* _文本摘录_
^^^^^^^^
POJ2478 - Farey Sequence(法雷级数&&欧拉函数)

题目大意

直接看原文吧。。。。

The Farey Sequence Fn for any integer n with n >= 2 is the set of irreducible rational numbers a/b with 0 < a < b <= n and gcd(a,b) = 1 arranged in increasing order. The first few are
F2 = {1/2}
F3 = {1/3, 1/2, 2/3}
F4 = {1/4, 1/3, 1/2, 2/3, 3/4}
F5 = {1/5, 1/4, 1/3, 2/5, 1/2, 3/5, 2/3, 3/4, 4/5}
You task is to calculate the number of terms in the Farey sequence Fn.

题解

欧拉函数的一个应用~~对于输入n，答案就等于phi[1]+phi[2]+……phi[n]

代码：

#include<iostream>

#include<cmath>

#include<cstdio>

#include<cstring>

#define MAXN 1000005

using namespace std;

int phi[MAXN],prime[MAXN],check[MAXN];

void euler_phi()

{

    int cnt=0;

    memset(check,false,sizeof(check));

    phi[1]=1;

    for(int i=2; i<MAXN; i++)

    {

        if(!check[i])

        {

            prime[cnt++]=i;

            phi[i]=i-1;

        }

        for(int j=0; j<cnt&&i*prime[j]<MAXN; j++)
^^^^^^^^
* _练习任务 A_
逐字抄录上面这篇关于法雷级数的题解，一字不漏。
^^^^^^^^
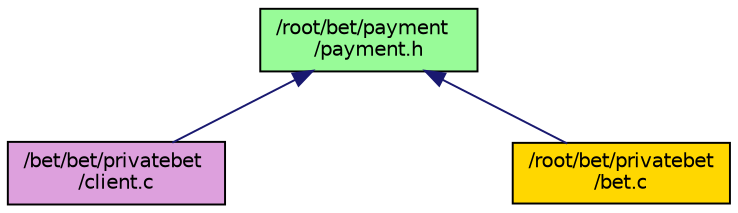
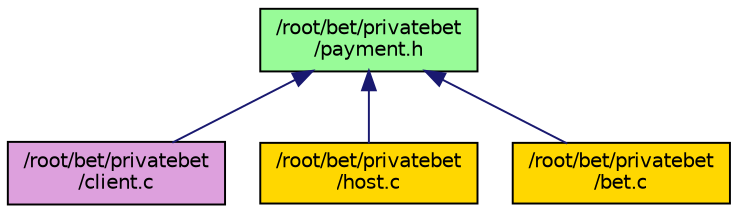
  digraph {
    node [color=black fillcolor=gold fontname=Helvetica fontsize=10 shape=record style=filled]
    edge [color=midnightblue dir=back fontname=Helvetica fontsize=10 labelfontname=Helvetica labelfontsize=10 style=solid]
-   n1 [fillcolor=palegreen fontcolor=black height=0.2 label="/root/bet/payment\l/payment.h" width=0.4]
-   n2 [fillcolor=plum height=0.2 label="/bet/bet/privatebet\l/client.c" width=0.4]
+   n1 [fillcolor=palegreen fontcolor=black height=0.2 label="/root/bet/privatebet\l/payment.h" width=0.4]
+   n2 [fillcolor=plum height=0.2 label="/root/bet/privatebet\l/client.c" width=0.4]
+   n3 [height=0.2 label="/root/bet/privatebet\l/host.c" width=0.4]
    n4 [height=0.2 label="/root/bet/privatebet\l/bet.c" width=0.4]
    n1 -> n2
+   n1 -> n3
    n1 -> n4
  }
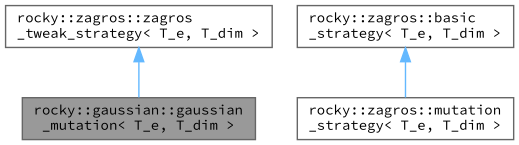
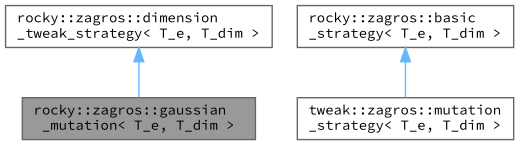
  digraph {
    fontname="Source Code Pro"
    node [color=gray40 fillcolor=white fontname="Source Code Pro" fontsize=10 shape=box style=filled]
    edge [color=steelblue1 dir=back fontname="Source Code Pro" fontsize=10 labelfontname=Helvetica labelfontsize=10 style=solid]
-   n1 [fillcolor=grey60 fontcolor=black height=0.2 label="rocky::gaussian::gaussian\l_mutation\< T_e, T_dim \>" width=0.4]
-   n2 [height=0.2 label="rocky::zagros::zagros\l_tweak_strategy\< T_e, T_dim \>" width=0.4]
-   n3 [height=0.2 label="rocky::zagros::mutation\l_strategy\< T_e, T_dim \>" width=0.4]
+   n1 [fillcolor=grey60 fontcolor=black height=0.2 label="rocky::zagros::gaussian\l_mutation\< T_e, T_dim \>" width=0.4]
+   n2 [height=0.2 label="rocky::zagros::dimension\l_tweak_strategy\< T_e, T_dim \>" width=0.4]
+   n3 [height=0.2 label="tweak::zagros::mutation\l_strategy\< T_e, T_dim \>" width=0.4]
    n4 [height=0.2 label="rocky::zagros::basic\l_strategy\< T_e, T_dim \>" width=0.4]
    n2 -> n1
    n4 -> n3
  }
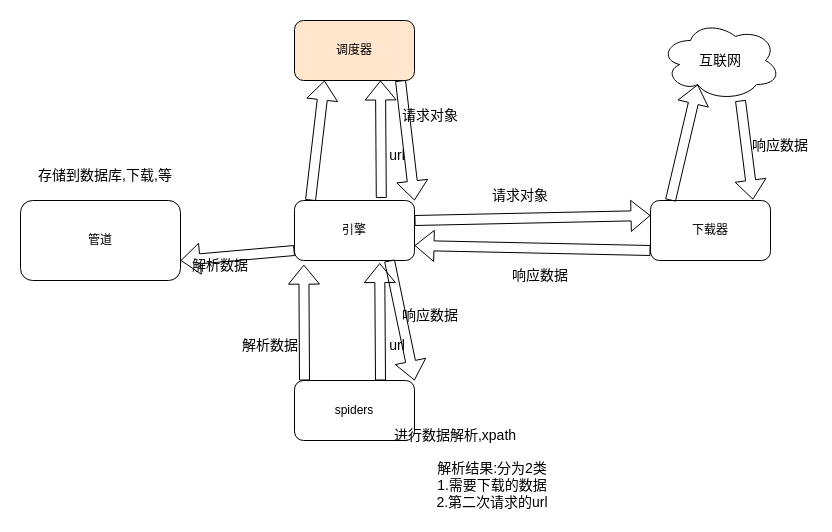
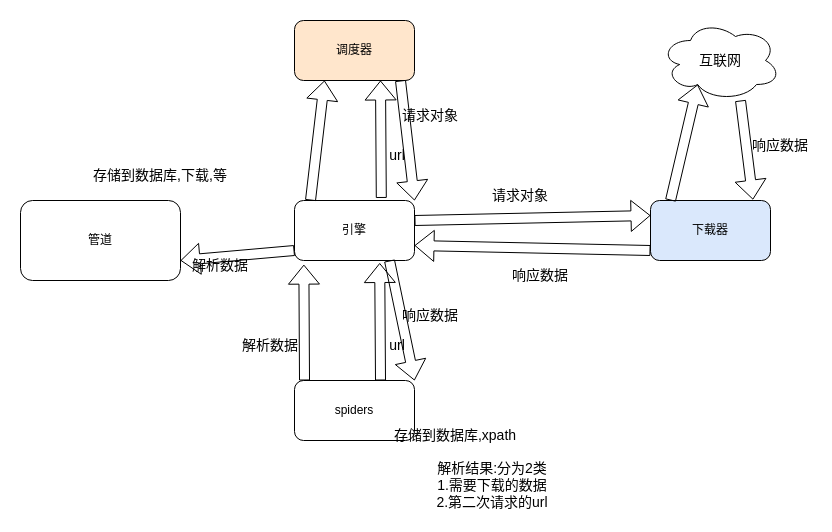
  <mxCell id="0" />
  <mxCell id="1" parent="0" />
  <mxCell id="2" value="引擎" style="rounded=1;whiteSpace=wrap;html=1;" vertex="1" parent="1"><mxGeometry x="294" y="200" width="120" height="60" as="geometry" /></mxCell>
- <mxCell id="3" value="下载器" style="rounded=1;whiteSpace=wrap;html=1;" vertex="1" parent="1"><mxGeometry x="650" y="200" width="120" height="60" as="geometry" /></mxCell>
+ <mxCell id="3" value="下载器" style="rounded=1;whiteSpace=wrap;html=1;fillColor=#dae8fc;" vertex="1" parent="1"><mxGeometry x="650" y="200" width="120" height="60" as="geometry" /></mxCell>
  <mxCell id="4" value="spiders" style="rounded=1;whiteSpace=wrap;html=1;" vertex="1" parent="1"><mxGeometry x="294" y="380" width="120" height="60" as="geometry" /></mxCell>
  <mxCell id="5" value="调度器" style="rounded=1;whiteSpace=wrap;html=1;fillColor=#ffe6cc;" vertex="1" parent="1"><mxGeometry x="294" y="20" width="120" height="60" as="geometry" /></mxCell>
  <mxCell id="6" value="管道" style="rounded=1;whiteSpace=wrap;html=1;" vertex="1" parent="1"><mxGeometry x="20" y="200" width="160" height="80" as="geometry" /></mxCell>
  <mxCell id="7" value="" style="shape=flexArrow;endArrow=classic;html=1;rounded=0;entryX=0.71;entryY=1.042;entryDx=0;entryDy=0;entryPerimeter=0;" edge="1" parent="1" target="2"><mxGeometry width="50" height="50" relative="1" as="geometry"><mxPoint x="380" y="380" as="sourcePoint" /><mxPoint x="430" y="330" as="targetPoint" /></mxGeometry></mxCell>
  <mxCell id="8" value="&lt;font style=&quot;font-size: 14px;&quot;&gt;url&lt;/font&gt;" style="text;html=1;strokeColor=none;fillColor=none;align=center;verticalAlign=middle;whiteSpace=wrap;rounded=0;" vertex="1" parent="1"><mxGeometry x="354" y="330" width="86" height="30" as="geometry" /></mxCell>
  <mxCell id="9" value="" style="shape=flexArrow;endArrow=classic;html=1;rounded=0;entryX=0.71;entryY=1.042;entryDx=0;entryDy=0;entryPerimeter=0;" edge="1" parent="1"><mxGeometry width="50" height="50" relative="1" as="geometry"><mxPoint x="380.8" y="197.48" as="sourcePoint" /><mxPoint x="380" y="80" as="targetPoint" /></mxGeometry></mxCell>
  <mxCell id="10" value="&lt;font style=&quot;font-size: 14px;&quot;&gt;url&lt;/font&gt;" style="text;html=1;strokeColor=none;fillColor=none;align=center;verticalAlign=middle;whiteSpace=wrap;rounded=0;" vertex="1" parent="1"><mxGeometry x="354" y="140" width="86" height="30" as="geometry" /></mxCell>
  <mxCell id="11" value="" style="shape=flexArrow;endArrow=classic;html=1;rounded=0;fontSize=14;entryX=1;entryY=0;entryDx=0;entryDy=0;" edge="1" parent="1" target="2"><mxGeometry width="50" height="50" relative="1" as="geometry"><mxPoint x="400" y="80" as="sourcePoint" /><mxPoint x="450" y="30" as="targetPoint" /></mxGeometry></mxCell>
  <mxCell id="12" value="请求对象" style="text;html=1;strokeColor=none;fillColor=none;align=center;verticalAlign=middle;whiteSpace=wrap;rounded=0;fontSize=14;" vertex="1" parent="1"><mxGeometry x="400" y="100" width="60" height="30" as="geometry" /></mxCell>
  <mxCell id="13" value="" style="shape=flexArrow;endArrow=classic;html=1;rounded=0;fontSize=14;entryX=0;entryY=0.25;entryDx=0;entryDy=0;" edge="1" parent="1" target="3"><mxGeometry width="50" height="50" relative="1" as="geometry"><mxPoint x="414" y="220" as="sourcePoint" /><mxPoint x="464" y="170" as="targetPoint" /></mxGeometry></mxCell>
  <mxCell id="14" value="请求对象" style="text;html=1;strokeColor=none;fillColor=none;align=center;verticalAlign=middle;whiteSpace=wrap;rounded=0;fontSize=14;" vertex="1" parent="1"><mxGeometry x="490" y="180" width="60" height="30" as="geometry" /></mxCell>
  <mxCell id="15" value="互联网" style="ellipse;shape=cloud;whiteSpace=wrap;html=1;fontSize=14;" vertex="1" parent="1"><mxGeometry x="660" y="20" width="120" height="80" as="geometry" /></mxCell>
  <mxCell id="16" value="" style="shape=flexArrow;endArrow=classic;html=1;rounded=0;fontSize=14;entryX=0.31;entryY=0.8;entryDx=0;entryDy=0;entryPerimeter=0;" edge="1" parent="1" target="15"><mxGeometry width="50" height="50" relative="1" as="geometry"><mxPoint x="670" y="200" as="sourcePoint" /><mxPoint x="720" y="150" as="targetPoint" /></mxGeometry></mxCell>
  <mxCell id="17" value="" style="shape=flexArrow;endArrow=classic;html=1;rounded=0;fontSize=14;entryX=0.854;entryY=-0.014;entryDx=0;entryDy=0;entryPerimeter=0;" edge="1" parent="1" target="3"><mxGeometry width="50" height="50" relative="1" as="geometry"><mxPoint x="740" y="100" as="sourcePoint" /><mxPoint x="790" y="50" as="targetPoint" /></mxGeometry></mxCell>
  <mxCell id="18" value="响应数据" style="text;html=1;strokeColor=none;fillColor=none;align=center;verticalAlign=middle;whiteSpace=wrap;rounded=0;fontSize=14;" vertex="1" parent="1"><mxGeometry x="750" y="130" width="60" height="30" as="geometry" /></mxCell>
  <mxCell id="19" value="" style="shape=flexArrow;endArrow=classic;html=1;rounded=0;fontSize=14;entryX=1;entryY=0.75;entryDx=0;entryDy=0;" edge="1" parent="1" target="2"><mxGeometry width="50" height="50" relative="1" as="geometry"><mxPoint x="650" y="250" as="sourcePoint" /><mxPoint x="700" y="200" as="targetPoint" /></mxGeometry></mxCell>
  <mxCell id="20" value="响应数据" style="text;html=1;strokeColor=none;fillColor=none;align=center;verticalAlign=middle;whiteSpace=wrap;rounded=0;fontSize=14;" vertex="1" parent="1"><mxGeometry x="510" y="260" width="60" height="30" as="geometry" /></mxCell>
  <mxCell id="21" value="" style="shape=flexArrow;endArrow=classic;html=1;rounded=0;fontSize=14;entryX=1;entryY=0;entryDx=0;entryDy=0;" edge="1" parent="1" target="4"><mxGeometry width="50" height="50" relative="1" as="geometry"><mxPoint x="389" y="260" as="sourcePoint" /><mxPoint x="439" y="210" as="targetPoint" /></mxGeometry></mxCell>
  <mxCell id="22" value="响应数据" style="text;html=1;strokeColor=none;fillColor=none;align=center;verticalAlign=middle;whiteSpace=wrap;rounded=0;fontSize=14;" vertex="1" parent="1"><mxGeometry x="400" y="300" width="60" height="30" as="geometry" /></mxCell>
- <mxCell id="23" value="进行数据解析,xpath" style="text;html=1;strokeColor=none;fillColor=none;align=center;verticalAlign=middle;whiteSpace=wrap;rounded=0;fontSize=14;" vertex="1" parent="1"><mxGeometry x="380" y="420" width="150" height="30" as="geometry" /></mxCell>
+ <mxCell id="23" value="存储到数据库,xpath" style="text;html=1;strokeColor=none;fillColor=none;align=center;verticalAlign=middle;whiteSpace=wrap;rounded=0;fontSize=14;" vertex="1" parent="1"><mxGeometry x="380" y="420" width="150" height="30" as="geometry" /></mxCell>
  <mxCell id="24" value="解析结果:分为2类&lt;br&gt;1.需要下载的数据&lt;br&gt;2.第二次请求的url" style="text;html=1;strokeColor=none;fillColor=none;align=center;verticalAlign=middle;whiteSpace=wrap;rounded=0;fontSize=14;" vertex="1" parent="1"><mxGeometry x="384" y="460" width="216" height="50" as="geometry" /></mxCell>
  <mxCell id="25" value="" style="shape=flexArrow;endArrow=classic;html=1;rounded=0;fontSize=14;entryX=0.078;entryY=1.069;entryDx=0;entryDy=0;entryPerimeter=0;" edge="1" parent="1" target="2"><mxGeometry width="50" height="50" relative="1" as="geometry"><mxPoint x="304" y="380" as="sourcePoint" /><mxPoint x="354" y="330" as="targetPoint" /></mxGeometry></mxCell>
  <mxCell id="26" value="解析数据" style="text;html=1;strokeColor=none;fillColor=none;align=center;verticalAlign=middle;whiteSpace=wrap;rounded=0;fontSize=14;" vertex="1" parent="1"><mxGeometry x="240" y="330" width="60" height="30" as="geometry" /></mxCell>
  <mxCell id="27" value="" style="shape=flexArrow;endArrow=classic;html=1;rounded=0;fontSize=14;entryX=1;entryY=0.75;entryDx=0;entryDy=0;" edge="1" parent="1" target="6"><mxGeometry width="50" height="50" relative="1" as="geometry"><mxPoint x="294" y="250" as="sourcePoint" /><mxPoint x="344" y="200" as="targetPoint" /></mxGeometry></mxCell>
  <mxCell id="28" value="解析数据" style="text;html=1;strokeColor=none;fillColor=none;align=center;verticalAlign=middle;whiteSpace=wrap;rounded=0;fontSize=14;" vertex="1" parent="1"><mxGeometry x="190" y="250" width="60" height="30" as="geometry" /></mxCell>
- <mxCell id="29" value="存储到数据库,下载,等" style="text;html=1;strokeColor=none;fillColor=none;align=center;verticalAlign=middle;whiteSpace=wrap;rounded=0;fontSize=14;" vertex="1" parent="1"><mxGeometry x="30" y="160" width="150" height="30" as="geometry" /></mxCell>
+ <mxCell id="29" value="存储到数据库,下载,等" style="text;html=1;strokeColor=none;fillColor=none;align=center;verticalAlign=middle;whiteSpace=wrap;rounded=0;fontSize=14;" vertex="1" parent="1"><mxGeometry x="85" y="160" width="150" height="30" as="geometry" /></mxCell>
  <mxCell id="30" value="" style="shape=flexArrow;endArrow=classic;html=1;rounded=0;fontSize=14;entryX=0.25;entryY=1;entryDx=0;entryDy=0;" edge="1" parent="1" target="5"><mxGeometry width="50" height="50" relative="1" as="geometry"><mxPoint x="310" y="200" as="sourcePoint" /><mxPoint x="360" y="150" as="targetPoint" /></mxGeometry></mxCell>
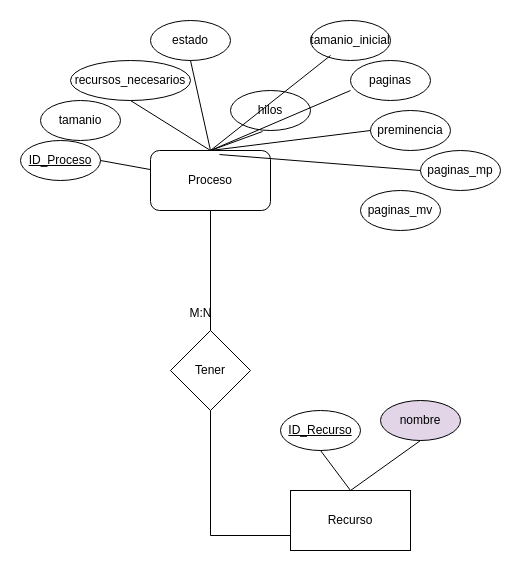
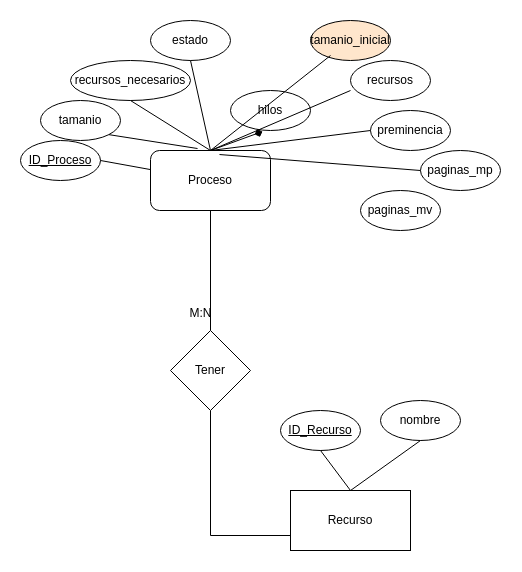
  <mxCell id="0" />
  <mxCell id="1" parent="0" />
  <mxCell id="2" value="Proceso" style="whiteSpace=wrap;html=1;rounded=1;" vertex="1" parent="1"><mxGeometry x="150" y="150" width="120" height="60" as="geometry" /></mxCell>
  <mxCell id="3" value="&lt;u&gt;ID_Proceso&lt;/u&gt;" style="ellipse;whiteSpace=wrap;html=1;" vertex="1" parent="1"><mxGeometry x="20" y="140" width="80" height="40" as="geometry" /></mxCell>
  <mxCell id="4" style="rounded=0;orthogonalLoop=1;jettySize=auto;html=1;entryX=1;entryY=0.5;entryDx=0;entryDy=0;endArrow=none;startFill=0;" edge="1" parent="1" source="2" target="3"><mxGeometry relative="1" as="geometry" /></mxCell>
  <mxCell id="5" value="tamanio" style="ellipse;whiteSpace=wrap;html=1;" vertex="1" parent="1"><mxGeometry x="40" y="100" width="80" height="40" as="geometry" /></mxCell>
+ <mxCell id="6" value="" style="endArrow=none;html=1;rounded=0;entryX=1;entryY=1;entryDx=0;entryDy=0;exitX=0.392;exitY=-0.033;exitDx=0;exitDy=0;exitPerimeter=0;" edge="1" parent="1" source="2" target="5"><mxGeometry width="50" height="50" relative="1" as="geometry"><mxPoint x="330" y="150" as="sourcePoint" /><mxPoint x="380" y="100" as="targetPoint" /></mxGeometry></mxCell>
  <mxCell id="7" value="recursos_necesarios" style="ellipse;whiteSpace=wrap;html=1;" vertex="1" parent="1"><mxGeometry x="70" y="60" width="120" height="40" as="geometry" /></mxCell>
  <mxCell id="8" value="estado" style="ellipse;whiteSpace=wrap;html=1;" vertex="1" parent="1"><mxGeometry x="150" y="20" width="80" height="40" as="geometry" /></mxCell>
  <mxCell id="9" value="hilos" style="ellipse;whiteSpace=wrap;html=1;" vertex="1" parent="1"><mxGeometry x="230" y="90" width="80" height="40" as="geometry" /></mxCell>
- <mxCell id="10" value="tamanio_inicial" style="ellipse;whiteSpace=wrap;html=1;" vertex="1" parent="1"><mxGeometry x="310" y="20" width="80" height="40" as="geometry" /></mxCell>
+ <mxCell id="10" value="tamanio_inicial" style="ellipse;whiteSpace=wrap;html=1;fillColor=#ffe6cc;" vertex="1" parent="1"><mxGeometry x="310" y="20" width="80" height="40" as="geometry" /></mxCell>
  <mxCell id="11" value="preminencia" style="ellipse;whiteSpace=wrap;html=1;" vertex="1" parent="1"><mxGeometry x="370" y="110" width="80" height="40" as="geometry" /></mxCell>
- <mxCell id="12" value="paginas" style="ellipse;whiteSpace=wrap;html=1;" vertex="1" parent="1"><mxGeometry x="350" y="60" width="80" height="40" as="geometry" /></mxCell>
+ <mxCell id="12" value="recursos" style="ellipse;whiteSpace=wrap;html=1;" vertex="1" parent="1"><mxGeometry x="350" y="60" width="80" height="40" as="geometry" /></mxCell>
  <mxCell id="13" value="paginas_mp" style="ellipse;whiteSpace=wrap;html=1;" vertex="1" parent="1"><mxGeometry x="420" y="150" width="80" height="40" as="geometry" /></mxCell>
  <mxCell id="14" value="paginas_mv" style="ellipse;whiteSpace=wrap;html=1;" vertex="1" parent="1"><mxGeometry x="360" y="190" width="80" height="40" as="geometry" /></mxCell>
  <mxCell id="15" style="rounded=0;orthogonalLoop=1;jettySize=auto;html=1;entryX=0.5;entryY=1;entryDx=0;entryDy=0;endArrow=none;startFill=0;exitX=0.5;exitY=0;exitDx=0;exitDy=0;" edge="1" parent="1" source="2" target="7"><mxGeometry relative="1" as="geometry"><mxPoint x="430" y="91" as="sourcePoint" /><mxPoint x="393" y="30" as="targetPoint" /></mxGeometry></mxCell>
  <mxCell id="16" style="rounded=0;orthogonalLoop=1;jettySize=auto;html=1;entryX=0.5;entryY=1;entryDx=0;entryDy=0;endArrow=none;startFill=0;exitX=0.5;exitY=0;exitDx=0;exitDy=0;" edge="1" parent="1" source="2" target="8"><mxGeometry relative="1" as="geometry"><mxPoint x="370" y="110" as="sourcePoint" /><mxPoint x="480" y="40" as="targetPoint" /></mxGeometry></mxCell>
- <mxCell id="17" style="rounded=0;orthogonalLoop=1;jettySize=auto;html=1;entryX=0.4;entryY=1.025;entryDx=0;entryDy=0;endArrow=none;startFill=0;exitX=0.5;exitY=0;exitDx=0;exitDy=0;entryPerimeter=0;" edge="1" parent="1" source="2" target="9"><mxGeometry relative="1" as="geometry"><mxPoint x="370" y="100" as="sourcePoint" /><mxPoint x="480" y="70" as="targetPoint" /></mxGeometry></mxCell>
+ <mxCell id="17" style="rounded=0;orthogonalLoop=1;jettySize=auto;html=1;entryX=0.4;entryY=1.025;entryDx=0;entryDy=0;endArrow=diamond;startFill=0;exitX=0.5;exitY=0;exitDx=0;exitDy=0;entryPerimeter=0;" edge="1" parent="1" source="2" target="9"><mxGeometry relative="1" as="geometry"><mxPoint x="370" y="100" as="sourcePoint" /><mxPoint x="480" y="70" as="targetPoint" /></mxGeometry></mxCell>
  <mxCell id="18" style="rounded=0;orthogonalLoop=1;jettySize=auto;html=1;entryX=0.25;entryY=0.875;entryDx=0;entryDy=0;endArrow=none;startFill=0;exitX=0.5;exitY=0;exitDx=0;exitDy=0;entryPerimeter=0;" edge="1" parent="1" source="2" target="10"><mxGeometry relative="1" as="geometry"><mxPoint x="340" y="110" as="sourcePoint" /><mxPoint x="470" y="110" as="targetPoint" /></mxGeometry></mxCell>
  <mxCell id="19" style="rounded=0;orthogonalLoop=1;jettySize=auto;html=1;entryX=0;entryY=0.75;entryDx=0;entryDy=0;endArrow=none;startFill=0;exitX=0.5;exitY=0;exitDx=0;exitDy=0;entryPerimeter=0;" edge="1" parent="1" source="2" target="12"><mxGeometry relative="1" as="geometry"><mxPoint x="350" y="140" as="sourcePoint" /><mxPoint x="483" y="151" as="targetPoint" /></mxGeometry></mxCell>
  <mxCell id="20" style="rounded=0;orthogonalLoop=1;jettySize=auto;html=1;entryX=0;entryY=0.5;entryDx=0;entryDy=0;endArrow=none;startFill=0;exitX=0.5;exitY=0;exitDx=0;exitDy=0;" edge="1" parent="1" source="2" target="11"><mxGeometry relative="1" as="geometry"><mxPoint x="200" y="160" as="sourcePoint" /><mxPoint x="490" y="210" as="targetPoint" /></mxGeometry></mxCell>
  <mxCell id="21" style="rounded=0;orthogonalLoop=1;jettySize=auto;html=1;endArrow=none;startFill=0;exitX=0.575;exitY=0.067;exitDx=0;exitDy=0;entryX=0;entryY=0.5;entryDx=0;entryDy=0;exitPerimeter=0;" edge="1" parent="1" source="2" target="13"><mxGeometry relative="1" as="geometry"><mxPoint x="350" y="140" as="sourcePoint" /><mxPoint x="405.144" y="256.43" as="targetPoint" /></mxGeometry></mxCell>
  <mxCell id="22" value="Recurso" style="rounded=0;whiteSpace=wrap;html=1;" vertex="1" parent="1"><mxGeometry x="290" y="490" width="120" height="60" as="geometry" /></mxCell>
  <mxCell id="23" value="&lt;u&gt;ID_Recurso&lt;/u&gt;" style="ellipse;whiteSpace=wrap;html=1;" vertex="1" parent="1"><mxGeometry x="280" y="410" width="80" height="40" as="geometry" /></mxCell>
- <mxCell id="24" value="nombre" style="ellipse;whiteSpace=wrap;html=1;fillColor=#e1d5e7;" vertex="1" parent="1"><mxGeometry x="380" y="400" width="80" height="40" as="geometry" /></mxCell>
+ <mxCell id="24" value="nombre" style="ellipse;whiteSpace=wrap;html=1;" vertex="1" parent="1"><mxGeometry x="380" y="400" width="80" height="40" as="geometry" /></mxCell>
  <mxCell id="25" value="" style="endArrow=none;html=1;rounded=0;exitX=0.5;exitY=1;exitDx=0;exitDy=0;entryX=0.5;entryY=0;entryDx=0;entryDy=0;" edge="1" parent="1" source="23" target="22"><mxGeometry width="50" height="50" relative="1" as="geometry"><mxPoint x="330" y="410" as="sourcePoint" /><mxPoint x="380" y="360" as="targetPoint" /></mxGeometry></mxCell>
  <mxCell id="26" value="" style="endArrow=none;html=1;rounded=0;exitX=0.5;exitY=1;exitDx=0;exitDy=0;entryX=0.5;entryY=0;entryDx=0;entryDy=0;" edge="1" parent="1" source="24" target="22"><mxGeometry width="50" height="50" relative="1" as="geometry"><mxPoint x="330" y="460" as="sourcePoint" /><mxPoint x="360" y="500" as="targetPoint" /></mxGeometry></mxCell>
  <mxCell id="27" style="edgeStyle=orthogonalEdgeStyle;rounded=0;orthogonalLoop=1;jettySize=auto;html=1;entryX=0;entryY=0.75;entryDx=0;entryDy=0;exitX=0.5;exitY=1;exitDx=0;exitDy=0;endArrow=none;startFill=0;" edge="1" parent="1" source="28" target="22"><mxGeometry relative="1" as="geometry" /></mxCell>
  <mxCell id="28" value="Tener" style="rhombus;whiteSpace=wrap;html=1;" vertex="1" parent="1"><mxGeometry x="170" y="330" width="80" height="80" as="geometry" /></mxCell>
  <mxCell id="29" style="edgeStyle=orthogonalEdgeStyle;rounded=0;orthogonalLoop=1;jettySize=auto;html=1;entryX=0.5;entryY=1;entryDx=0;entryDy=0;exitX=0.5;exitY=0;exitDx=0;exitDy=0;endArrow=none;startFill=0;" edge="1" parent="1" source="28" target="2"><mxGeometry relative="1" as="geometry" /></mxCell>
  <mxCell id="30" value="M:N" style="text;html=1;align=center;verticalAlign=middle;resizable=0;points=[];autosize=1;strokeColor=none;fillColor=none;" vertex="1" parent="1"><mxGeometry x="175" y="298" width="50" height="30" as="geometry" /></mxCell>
^^^^^^^^
* _练习任务 B_
数一数记录中有多少行含有字符串“edgeStyle”，只写出这个数字。

* _输出结果 A_
POJ2478 - Farey Sequence(法雷级数&&欧拉函数)

题目大意

直接看原文吧。。。。

The Farey Sequence Fn for any integer n with n >= 2 is the set of irreducible rational numbers a/b with 0 < a < b <= n and gcd(a,b) = 1 arranged in increasing order. The first few are
F2 = {1/2}
F3 = {1/3, 1/2, 2/3}
F4 = {1/4, 1/3, 1/2, 2/3, 3/4}
F5 = {1/5, 1/4, 1/3, 2/5, 1/2, 3/5, 2/3, 3/4, 4/5}
You task is to calculate the number of terms in the Farey sequence Fn.

题解

欧拉函数的一个应用~~对于输入n，答案就等于phi[1]+phi[2]+……phi[n]

代码：

#include<iostream>

#include<cmath>

#include<cstdio>

#include<cstring>

#define MAXN 1000005

using namespace std;

int phi[MAXN],prime[MAXN],check[MAXN];

void euler_phi()

{

    int cnt=0;

    memset(check,false,sizeof(check));

    phi[1]=1;

    for(int i=2; i<MAXN; i++)

    {

        if(!check[i])

        {

            prime[cnt++]=i;

            phi[i]=i-1;

        }

        for(int j=0; j<cnt&&i*prime[j]<MAXN; j++)

* _输出结果 B_
2